Implementation of FSI reduces mortality, with greatest improvement seen among frail patients

hand of elderly patient

THURSDAY, Dec. 1, 2016 (HealthDay News) -- For patients undergoing elective surgery, implementation of the Frailty Screening Initiative (FSI) is associated with a reduction in mortality, according to a study published online Nov. 30 in JAMA Surgery.

Daniel E. Hall, M.D., from the Veterans Affairs Pittsburgh Healthcare System, and colleagues examined the effect of the FSI on mortality and complications by comparing surgical outcomes for patients treated before and after FSI implementation. Data were assessed for all 9,153 patients from a Veterans Affairs medical center who presented for major, elective, noncardiac surgery from Oct. 1, 2007, to July 1, 2014. Assessment of preoperative frailty began in July 2011.

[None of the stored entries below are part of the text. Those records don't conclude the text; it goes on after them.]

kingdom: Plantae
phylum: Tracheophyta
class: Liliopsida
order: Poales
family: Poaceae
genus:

The researchers found that after implementation of FSI, 30-day mortality decreased from 1.6 to 0.7 percent (P < 0.001). The greatest improvement was seen among frail patients (12.2 to 3.8 percent; P < 0.001), although mortality rates also declined among robust patients (1.2 to 0.3 percent; P < 0.001). Among frail patients, the magnitude of improvement increased at 180 and 365 days (23.9 to 7.7 percent and 34.5 to 11.7 percent, respectively; both P < 0.001). Controlling for age, frailty, and predicted mortality, survival improved after FSI implementation (adjusted odds ratio for 180-day survival, 2.87).

"Implementation of the FSI was associated with reduced mortality, suggesting the feasibility of widespread screening of patients preoperatively to identify frailty and the efficacy of system-level initiatives aimed at improving their surgical outcomes," the authors write.

One author reported holding intellectual property on frailty through FutureAssure.